### TEXT SECTION
************
Wow! Thats brilliant!

Might give it a go lol, wont look as good as that though!


----------



## RasperAndy (Sep 21, 2007)

Catherine896 said:


> Wow! Thats brilliant!
> 
> Might give it a go lol, wont look as good as that though!


yes it will, just take your time and get stuck in : victory:

i really enjoyed making it, and might be making another soon :lol2:


----------



## sandwell-x (Sep 2, 2008)

thats really good, 

i must start mine soon i keep saying i will but i havent got around to do it


----------



## reptiles_galore (Aug 13, 2008)

thats brilliant


----------



## MightyScouse (Dec 4, 2008)

How did you make the stone columns mate can you pm me, am in the middle of making a viv set up for some leo's and i want to make some rocks.


----------



## Corsetts (Dec 8, 2008)

That's a stunning viv :notworthy:

I'm looking for inspiration at the moment as I want to avoid the "sterile" look. I may well have a go at something like that, looks fantastic.

Love the flamethrower idea, that's genius :2thumb:

Cheers

Chris


----------



## RasperAndy (Sep 21, 2007)

thanks everyone : victory:


----------



## Seth (Oct 9, 2007)

How would you actually clean it? Like wet paper towel and scrub it?
Thanks


----------



## RasperAndy (Sep 21, 2007)

Seth said:


> How would you actually clean it? Like wet paper towel and scrub it?
> Thanks


yes, 

plus its removeable so if anything gets damaged i can remove it and repair it then place it back in : victory:


----------



## Seth (Oct 9, 2007)

Thanks I might build one myself. I already have build just like little fake rocks like that but never a whole backround. For some reason i thought that when the beardie went poo and you tried to clean it it would either like rub off the sand or paint or somethign bad.


----------



## kit (Nov 4, 2008)

thats a great viv mate well done ever thought of makeing them to sell?:no1:


----------



## HadesDragons (Jun 30, 2007)

Great job - I bet your beardie will love it!


----------



## RasperAndy (Sep 21, 2007)

kit said:


> thats a great viv mate well done ever thought of makeing them to sell?:no1:


thanks for the compliment,

a few have mentioned it , but i think it would be a hard to transport something 4ft long and made out of grout/sand without getting damaged 

would need to think about it for a while


----------



## RasperAndy (Sep 21, 2007)

HadesDragons said:


> Great job - I bet your beardie will love it!


thanks Andy


----------
************
### TASK ITEM
In the vivarium forum thread above, what reason does RasperAndy give for why selling these builds might be difficult?

### PROVIDED RECORDS
************
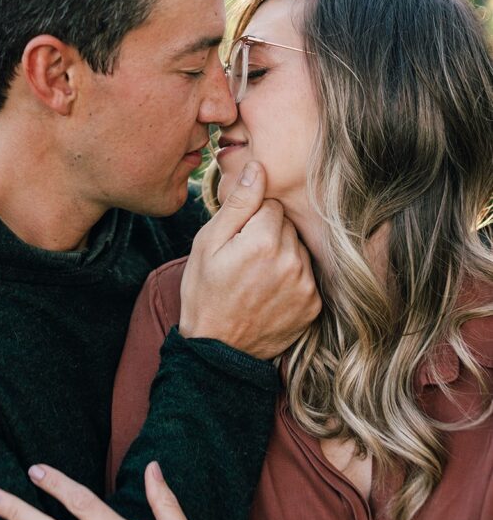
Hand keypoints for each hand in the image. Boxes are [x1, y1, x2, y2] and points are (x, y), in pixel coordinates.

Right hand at [179, 161, 320, 358]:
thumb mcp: (208, 243)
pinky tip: (269, 292)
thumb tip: (258, 168)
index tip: (237, 240)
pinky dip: (291, 279)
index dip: (250, 219)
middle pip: (287, 225)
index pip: (271, 204)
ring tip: (255, 278)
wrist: (217, 350)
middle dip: (268, 234)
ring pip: (297, 248)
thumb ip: (238, 203)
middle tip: (243, 259)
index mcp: (265, 240)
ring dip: (281, 256)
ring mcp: (306, 285)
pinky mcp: (313, 305)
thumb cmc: (205, 292)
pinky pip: (306, 274)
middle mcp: (293, 260)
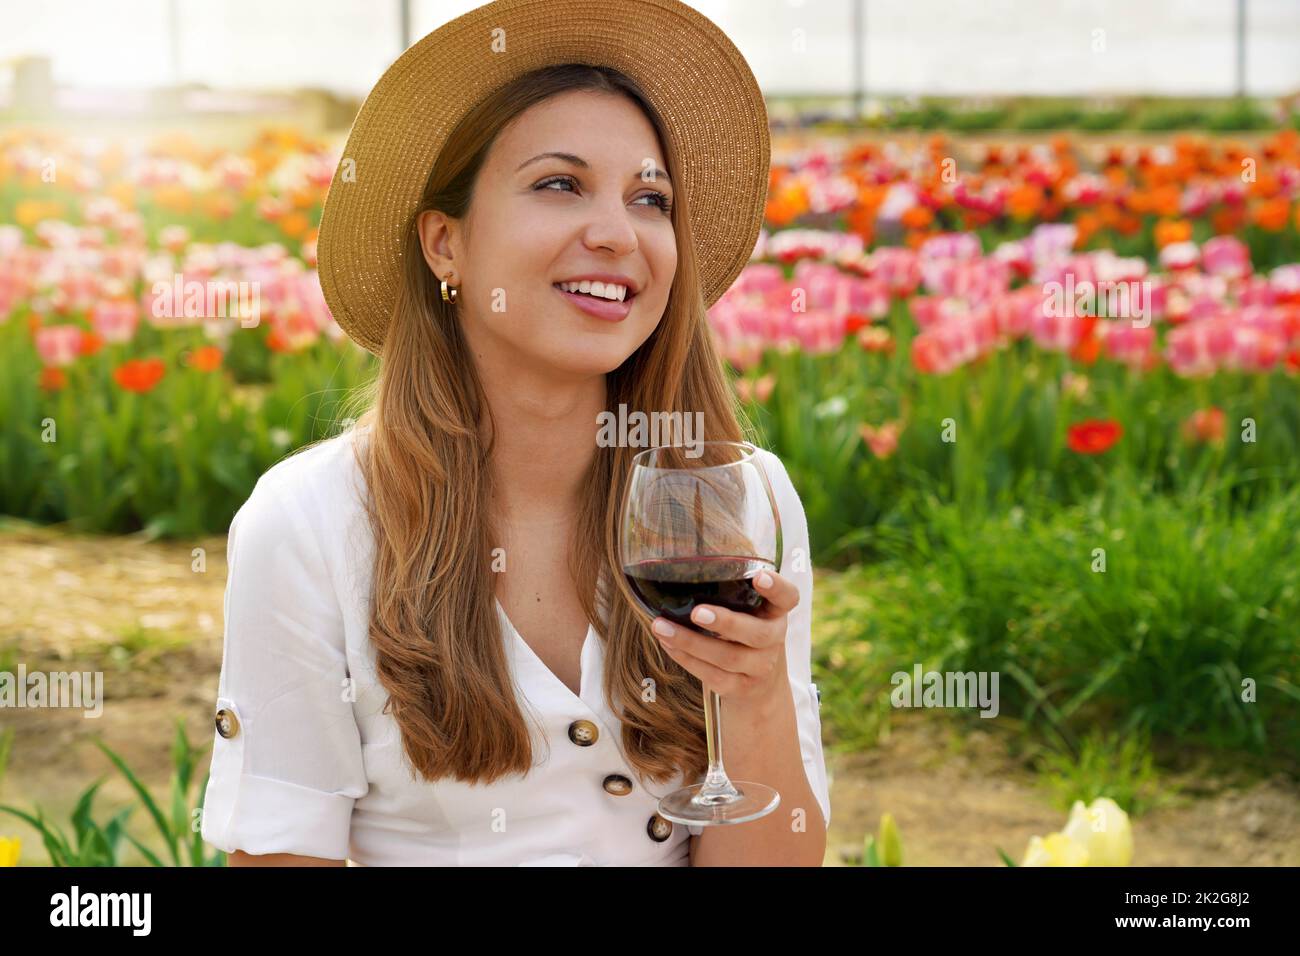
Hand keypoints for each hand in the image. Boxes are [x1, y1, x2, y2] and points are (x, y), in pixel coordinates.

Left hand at [650, 569, 798, 707]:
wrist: (762, 689)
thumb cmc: (746, 636)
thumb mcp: (751, 613)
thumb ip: (733, 593)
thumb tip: (683, 567)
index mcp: (777, 613)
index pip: (788, 598)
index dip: (776, 588)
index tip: (759, 577)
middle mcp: (774, 640)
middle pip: (757, 633)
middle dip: (726, 623)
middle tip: (697, 613)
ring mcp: (759, 667)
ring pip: (727, 657)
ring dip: (690, 642)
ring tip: (661, 627)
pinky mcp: (740, 688)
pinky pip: (712, 675)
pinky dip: (686, 658)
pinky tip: (667, 644)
************
### YOUR SOLUTION
It would be hard to transport something 4ft long and made of grout and sand without it getting damaged.